■ **Exercise details**
Reproduce the extracted text from every one of the following records, replacing "Hemen Bizi Ara" with "Bize Ulaşın" and changing nothing else. Leave out the page images.

-- Data supplied follows --

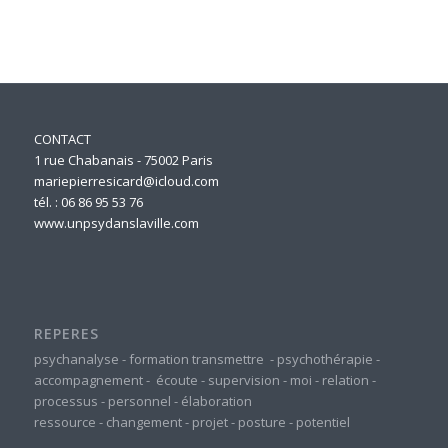
CONTACT
1 rue Chabanais - 75002 Paris
mariepierresicard@icloud.com
tél. : 06 86 95 53 76
www.unpsydanslaville.com
REPERES
psychanalyse
-
formation
transmettre
-
psychothérapie
-
accompagnement
-
écoute
-
supervision
-
moi
-
relation
-
processus
-
personnel
-
élaboration
ressource
-
changement
-
projet
-
posture
-
potentiel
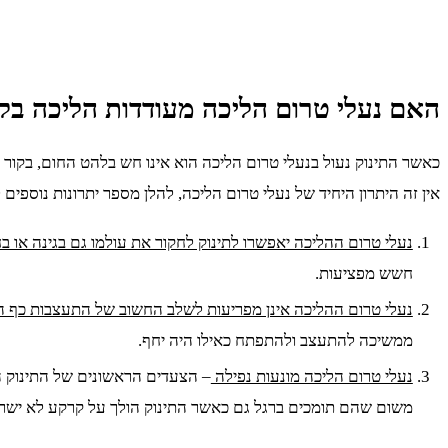
האם נעלי טרום הליכה מעודדות הליכה בקר
כאשר התינוק נעול בנעלי טרום הליכה הוא אינו חש בלהט החום, בקור צו
אין זה היתרון היחיד של נעלי טרום הליכה, להלן מספר יתרונות נוספים
נעלי טרום ההליכה יאפשרו לתינוק לחקור את עולמו גם בגינה או ב
חשש מפציעות.
נעלי טרום ההליכה אינן מפריעות לשלב החשוב של התעצבות כף 
ממשיכה להתעצב ולהתפתח כאילו היה יחף.
נעלי טרום הליכה מונעות נפילה
– הצעדים הראשונים של התינוק הם 
משום שהם תומכים ברגל גם כאשר התינוק הולך על קרקע לא ישרה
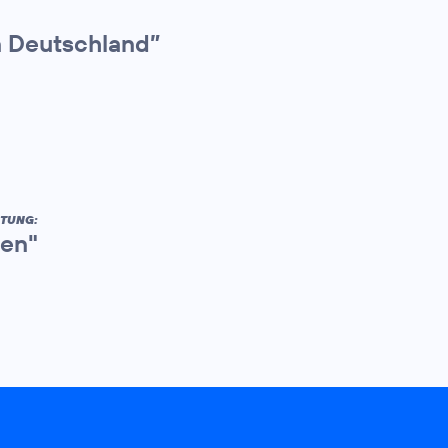
n Deutschland”
ITUNG:
ben"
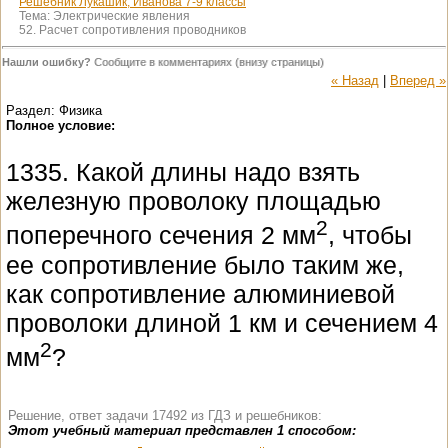
Решебник Лукашик, Иванова 7-9 классы
Тема:
Электрические явления
52. Расчет сопротивления проводников
Нашли ошибку?
Сообщите в комментариях (внизу страницы)
« Назад
|
Вперед »
Раздел: Физика
Полное условие:
1335. Какой длины надо взять
железную проволоку площадью
2
поперечного сечения 2 мм
, чтобы
ее сопротивление было таким же,
как сопротивление алюминиевой
проволоки длиной 1 км и сечением 4
2
мм
?
Решение, ответ задачи 17492 из ГДЗ и решебников:
Этот учебный материал представлен 1 способом:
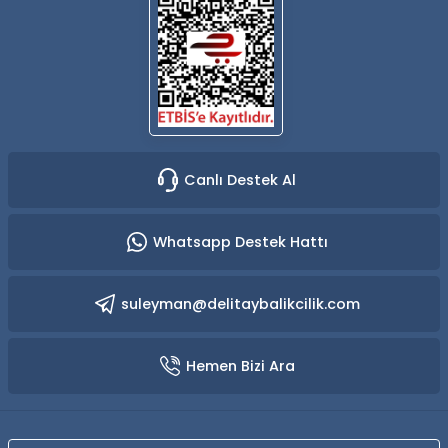
Yüzücü Gözlükleri
Zıpkınlar ve Aksesuarları
Canlı Destek Al
Whatsapp Destek Hattı
suleyman@delitaybalikcilik.com
Hemen Bizi Ara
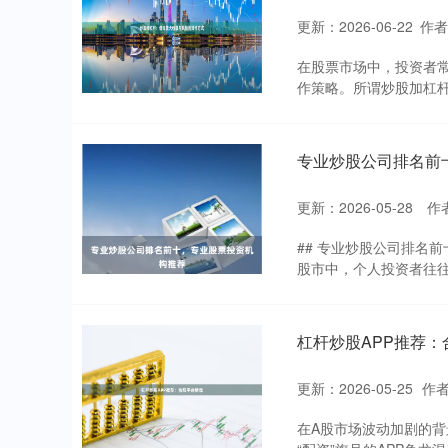
更新：2026-06-22
作
在股票市场中，投资者常
作策略。所谓炒股加杠杆
专业炒股公司排名前
更新：2026-05-28
作
## 专业炒股公司排名
股市中，个人投资者往往
杠杆炒股APP推荐：
更新：2026-05-25
作
在A股市场波动加剧的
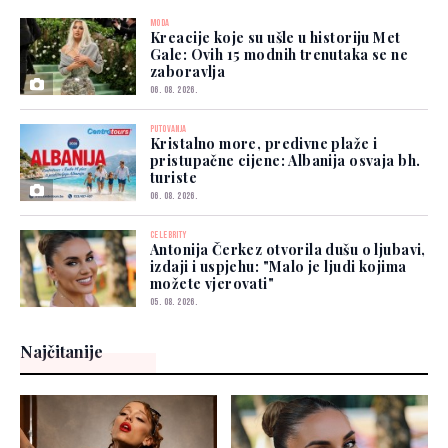
MODA
Kreacije koje su ušle u historiju Met
Gale: Ovih 15 modnih trenutaka se ne
zaboravlja
06. 08. 2026.
PUTOVANJA
Kristalno more, predivne plaže i
pristupačne cijene: Albanija osvaja bh.
turiste
06. 08. 2026.
CELEBRITY
Antonija Čerkez otvorila dušu o ljubavi,
izdaji i uspjehu: "Malo je ljudi kojima
možete vjerovati"
05. 08. 2026.
Najčitanije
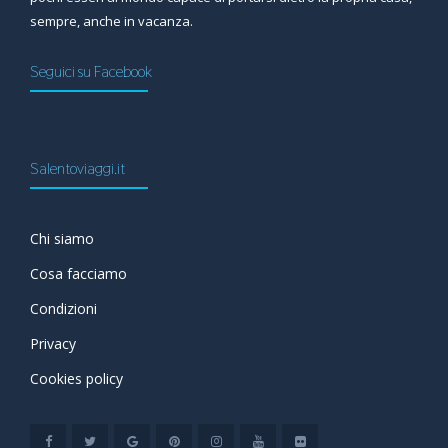
sempre, anche in vacanza.
Seguici su Facebook
Salentoviaggi.it
Chi siamo
Cosa facciamo
Condizioni
Privacy
Cookies policy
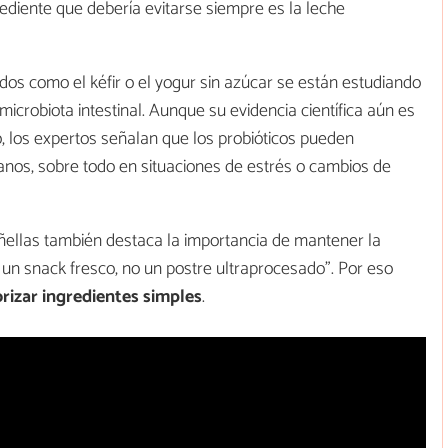
ediente que debería evitarse siempre es la leche
dos como el kéfir o el yogur sin azúcar se están estudiando
icrobiota intestinal. Aunque su evidencia científica aún es
los expertos señalan que los probióticos pueden
 sanos, sobre todo en situaciones de estrés o cambios de
Cañellas también destaca la importancia de mantener la
 un snack fresco, no un postre ultraprocesado”. Por eso
orizar ingredientes simples
.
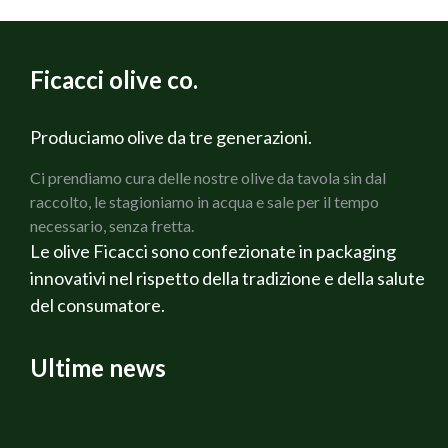
Ficacci olive co.
Produciamo olive da tre generazioni.
Ci prendiamo cura delle nostre olive da tavola sin dal
raccolto, le stagioniamo in acqua e sale per il tempo
necessario, senza fretta.
Le olive Ficacci sono confezionate in packaging
innovativi nel rispetto della tradizione e della salute
del consumatore.
Ultime news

-- Data supplied concluded --

■ **Result of this task**
CONTACT
1 rue Chabanais - 75002 Paris
mariepierresicard@icloud.com
tél. : 06 86 95 53 76
www.unpsydanslaville.com
REPERES
psychanalyse
-
formation
transmettre
-
psychothérapie
-
accompagnement
-
écoute
-
supervision
-
moi
-
relation
-
processus
-
personnel
-
élaboration
ressource
-
changement
-
projet
-
posture
-
potentiel
האם נעלי טרום הליכה מעודדות הליכה בקר
כאשר התינוק נעול בנעלי טרום הליכה הוא אינו חש בלהט החום, בקור צו
אין זה היתרון היחיד של נעלי טרום הליכה, להלן מספר יתרונות נוספים
נעלי טרום ההליכה יאפשרו לתינוק לחקור את עולמו גם בגינה או ב
חשש מפציעות.
נעלי טרום ההליכה אינן מפריעות לשלב החשוב של התעצבות כף 
ממשיכה להתעצב ולהתפתח כאילו היה יחף.
נעלי טרום הליכה מונעות נפילה
– הצעדים הראשונים של התינוק הם 
משום שהם תומכים ברגל גם כאשר התינוק הולך על קרקע לא ישרה
n Deutschland”
ITUNG:
ben"
Решебник Лукашик, Иванова 7-9 классы
Тема:
Электрические явления
52. Расчет сопротивления проводников
Нашли ошибку?
Сообщите в комментариях (внизу страницы)
« Назад
|
Вперед »
Раздел: Физика
Полное условие:
1335. Какой длины надо взять
железную проволоку площадью
2
поперечного сечения 2 мм
, чтобы
ее сопротивление было таким же,
как сопротивление алюминиевой
проволоки длиной 1 км и сечением 4
2
мм
?
Решение, ответ задачи 17492 из ГДЗ и решебников:
Этот учебный материал представлен 1 способом:
Yüzücü Gözlükleri
Zıpkınlar ve Aksesuarları
Canlı Destek Al
Whatsapp Destek Hattı
suleyman@delitaybalikcilik.com
Bize Ulaşın
更新：2026-06-22
作
在股票市场中，投资者常
作策略。所谓炒股加杠杆
专业炒股公司排名前
更新：2026-05-28
作
## 专业炒股公司排名
股市中，个人投资者往往
杠杆炒股APP推荐：
更新：2026-05-25
作
在A股市场波动加剧的
MODA
Kreacije koje su ušle u historiju Met
Gale: Ovih 15 modnih trenutaka se ne
zaboravlja
06. 08. 2026.
PUTOVANJA
Kristalno more, predivne plaže i
pristupačne cijene: Albanija osvaja bh.
turiste
06. 08. 2026.
CELEBRITY
Antonija Čerkez otvorila dušu o ljubavi,
izdaji i uspjehu: "Malo je ljudi kojima
možete vjerovati"
05. 08. 2026.
Najčitanije
sempre, anche in vacanza.
Seguici su Facebook
Salentoviaggi.it
Chi siamo
Cosa facciamo
Condizioni
Privacy
Cookies policy
ediente que debería evitarse siempre es la leche
dos como el kéfir o el yogur sin azúcar se están estudiando
icrobiota intestinal. Aunque su evidencia científica aún es
los expertos señalan que los probióticos pueden
 sanos, sobre todo en situaciones de estrés o cambios de
Cañellas también destaca la importancia de mantener la
 un snack fresco, no un postre ultraprocesado”. Por eso
orizar ingredientes simples
.
Ficacci olive co.
Produciamo olive da tre generazioni.
Ci prendiamo cura delle nostre olive da tavola sin dal
raccolto, le stagioniamo in acqua e sale per il tempo
necessario, senza fretta.
Le olive Ficacci sono confezionate in packaging
innovativi nel rispetto della tradizione e della salute
del consumatore.
Ultime news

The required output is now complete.